Document section –
____________________

SAW – The Ride Rips into England’s Thorpe Park
By: Derek Rochelle & Thorpe Park

The UK’s thrill-capital, THORPE PARK, leading next generation film studio LIONSGATE (NYSE: LGF) and TWISTED PICTURES partnered together to create SAW – The Ride, the world’s first ever horror movie-themed roller coaster/darkride hybrid, which opened to rave reviews on Friday, the 13th of March, 2009.  Based on Lionsgate and Twisted Pictures’ Saw film franchise, the most profitable horror franchise in movie history, SAW – The Ride is literally the “scariest ride in the world”.  The latest installment in the film series, Saw V, premiered on October 24th, 2008, and Thorpe Park took advantage of the film’s opening to launch their own ad campaign foreshadowing the terrifying new attraction and inviting visitors to ‘Face Their Fears’.

Like the underlying plot of the Saw the films, Thorpe Park’s new attraction tests the nerve of all who dare to ride it and visitors find themselves at the mercy of the series’ master manipulator, Jigsaw, to endure a series of nerve-shredding challenges guaranteed to set pulses racing.  The ultimate test of SAW – The Ride is an insane ‘beyond vertical’ drop of 100º from a height of 100 feet, making it the steepest freefall drop of its kind in the world.  Riders then endure three inversions that add another dimension to a whole new experience of adrenaline-fuelled fun for thrill seekers.
Saw the Ride

SAW – The Ride continues the growth of the Saw franchise as an international cultural touchstone.  The original 2004 Saw launched a new wave in horror films and introduced a bona fide icon of terror: Jigsaw, the philosophically-inclined psychopath with an exacting moral agenda and a genius for gruesome games of survival, ‘played’ with those he believes have ceased to value and appreciate the gift of life.  Ratcheting up tension and invention with each successive film, the Saw franchise has become a part of the zeitgeist while jangling nerves around the world.

____________________

Copy the Thorpe Park ride article starting at "The UK’s thrill-capital, THORPE" and ending at "to ‘Face Their Fears’.", but rename "rave reviews" to "glowing reviews" wherever it occurs.

____________________

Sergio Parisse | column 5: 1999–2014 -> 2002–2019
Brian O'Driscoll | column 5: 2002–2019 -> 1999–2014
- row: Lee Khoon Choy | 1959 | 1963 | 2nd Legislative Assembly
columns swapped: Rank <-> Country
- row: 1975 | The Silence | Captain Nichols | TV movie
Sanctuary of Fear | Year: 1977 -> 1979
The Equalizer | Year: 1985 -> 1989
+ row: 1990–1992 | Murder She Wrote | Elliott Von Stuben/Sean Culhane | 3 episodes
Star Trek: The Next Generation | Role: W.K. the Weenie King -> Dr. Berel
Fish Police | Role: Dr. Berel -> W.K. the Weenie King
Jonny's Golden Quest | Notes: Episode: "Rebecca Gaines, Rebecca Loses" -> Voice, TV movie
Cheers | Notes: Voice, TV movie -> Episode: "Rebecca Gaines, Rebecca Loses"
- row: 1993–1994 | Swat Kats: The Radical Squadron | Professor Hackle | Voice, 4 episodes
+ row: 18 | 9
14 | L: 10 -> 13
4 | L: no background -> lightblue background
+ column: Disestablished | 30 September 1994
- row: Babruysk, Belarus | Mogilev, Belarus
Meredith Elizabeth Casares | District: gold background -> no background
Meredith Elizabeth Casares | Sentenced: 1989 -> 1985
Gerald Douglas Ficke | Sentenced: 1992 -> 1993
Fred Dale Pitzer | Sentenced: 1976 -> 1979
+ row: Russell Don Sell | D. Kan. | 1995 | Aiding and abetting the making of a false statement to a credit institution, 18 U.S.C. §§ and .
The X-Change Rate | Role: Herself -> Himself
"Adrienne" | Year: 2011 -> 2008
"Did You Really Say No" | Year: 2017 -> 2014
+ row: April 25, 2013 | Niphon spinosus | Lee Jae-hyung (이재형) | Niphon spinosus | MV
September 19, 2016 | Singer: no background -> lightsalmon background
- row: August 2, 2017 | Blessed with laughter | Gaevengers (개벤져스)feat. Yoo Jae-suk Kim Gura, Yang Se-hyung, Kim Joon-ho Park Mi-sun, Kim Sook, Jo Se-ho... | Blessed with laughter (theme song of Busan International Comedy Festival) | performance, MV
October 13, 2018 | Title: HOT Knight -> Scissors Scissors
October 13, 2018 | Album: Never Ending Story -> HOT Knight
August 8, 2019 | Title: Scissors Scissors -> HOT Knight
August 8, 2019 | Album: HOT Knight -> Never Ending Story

____________________

Expected answer –
The UK’s thrill-capital, THORPE PARK, leading next generation film studio LIONSGATE (NYSE: LGF) and TWISTED PICTURES partnered together to create SAW – The Ride, the world’s first ever horror movie-themed roller coaster/darkride hybrid, which opened to glowing reviews on Friday, the 13th of March, 2009.  Based on Lionsgate and Twisted Pictures’ Saw film franchise, the most profitable horror franchise in movie history, SAW – The Ride is literally the “scariest ride in the world”.  The latest installment in the film series, Saw V, premiered on October 24th, 2008, and Thorpe Park took advantage of the film’s opening to launch their own ad campaign foreshadowing the terrifying new attraction and inviting visitors to ‘Face Their Fears’.